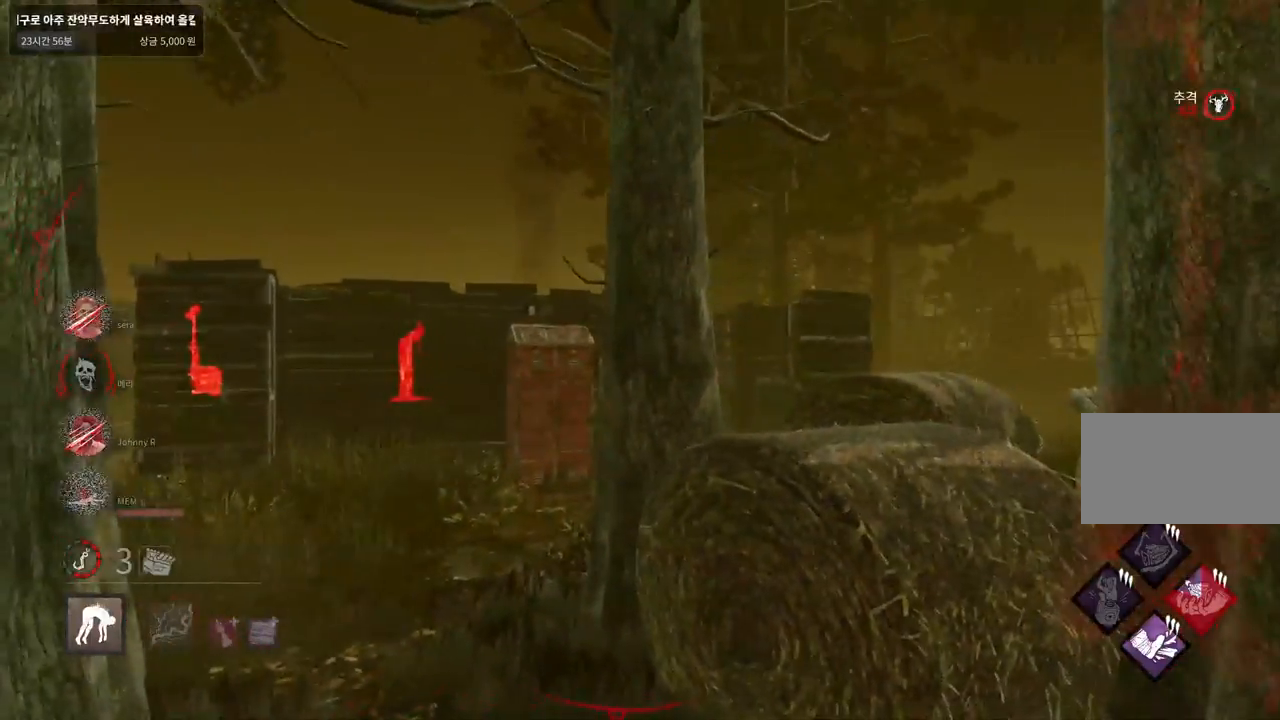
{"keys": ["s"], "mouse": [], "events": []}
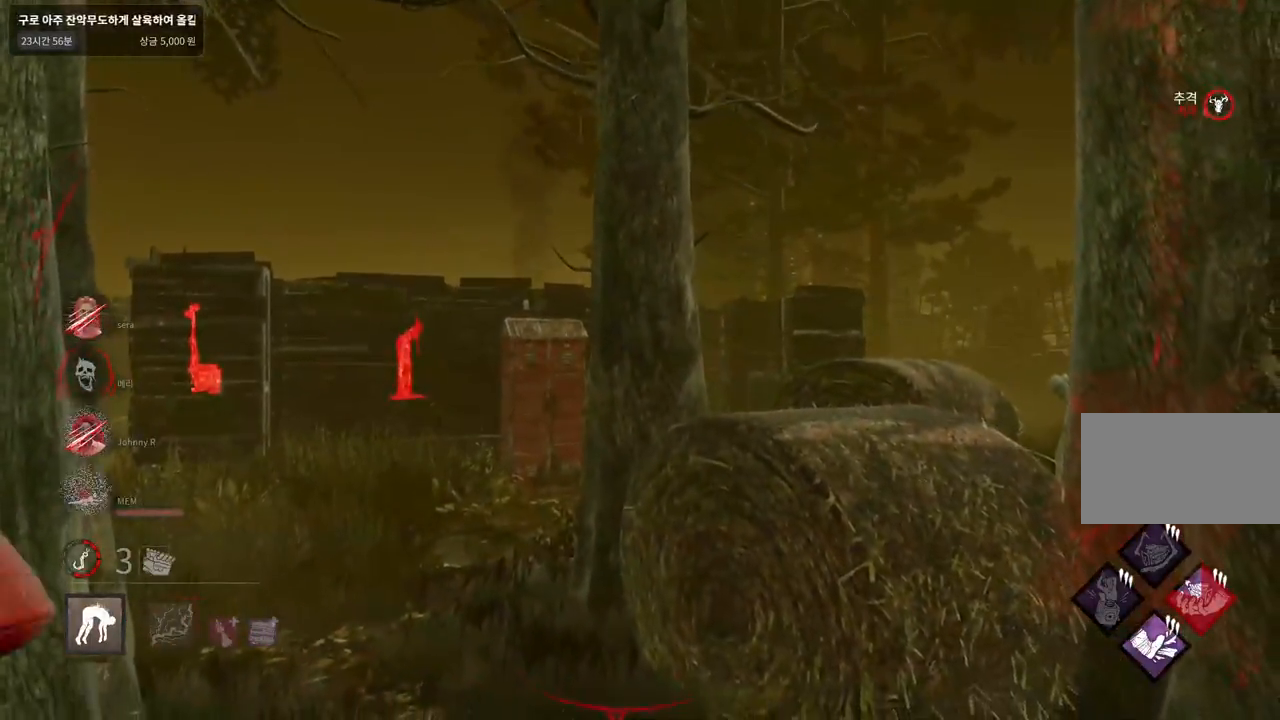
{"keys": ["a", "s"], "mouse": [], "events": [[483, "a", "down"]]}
...
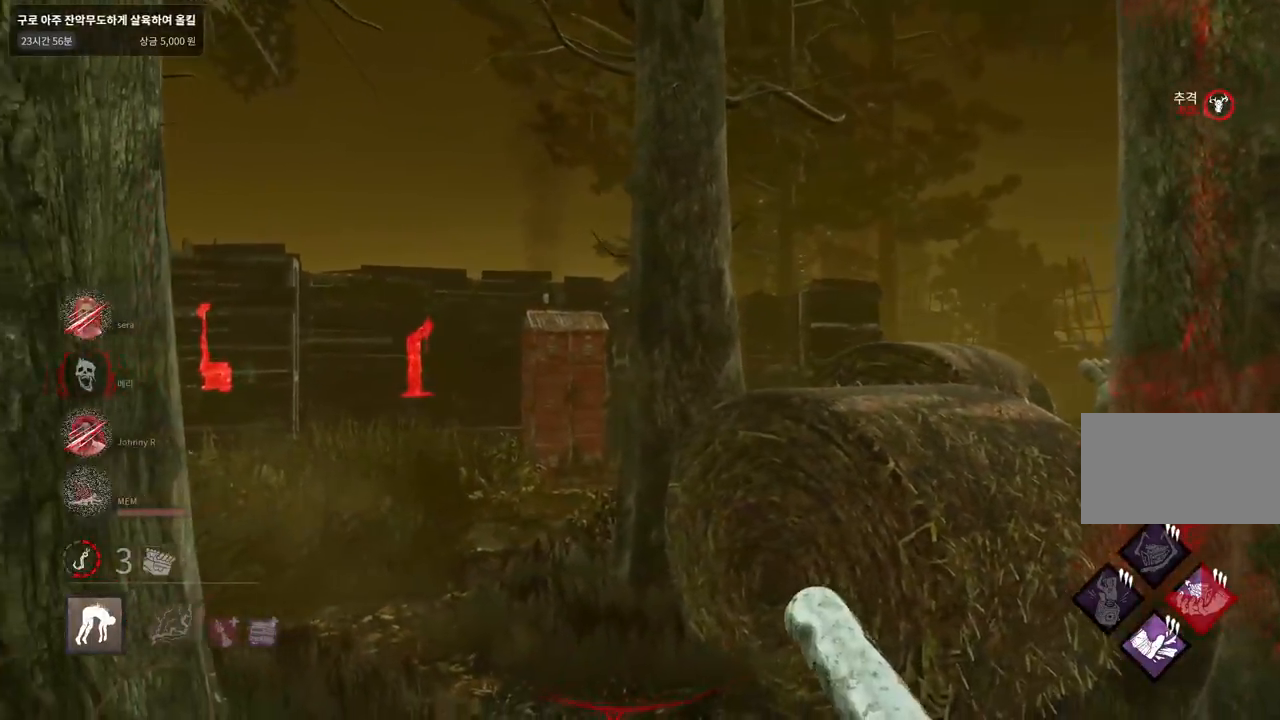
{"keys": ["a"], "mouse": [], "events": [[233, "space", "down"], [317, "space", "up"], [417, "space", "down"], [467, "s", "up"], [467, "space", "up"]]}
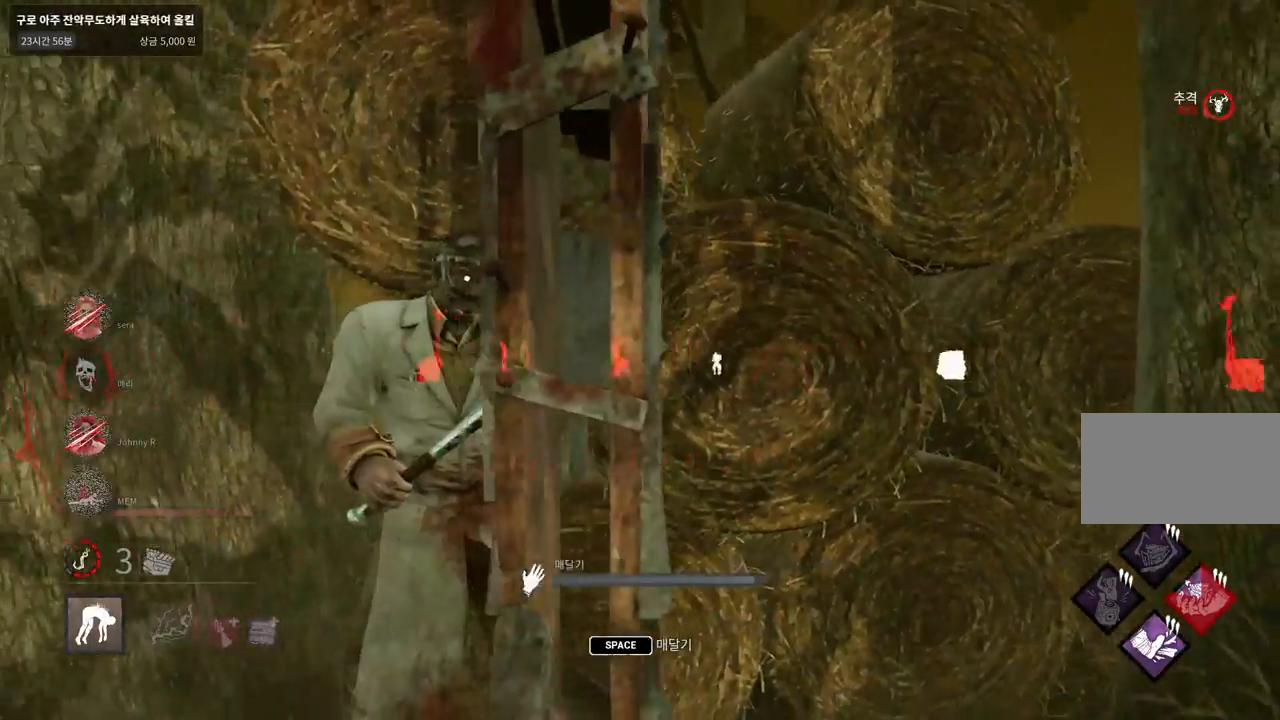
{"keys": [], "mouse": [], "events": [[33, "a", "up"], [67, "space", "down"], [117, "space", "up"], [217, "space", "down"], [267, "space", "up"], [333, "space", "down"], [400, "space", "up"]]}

* [Exercise directions]: All lines above in which the word "space" occurs should be identified and copied.

* [Task solution]:
{"keys": ["a"], "mouse": [], "events": [[233, "space", "down"], [317, "space", "up"], [417, "space", "down"], [467, "s", "up"], [467, "space", "up"]]}
{"keys": [], "mouse": [], "events": [[33, "a", "up"], [67, "space", "down"], [117, "space", "up"], [217, "space", "down"], [267, "space", "up"], [333, "space", "down"], [400, "space", "up"]]}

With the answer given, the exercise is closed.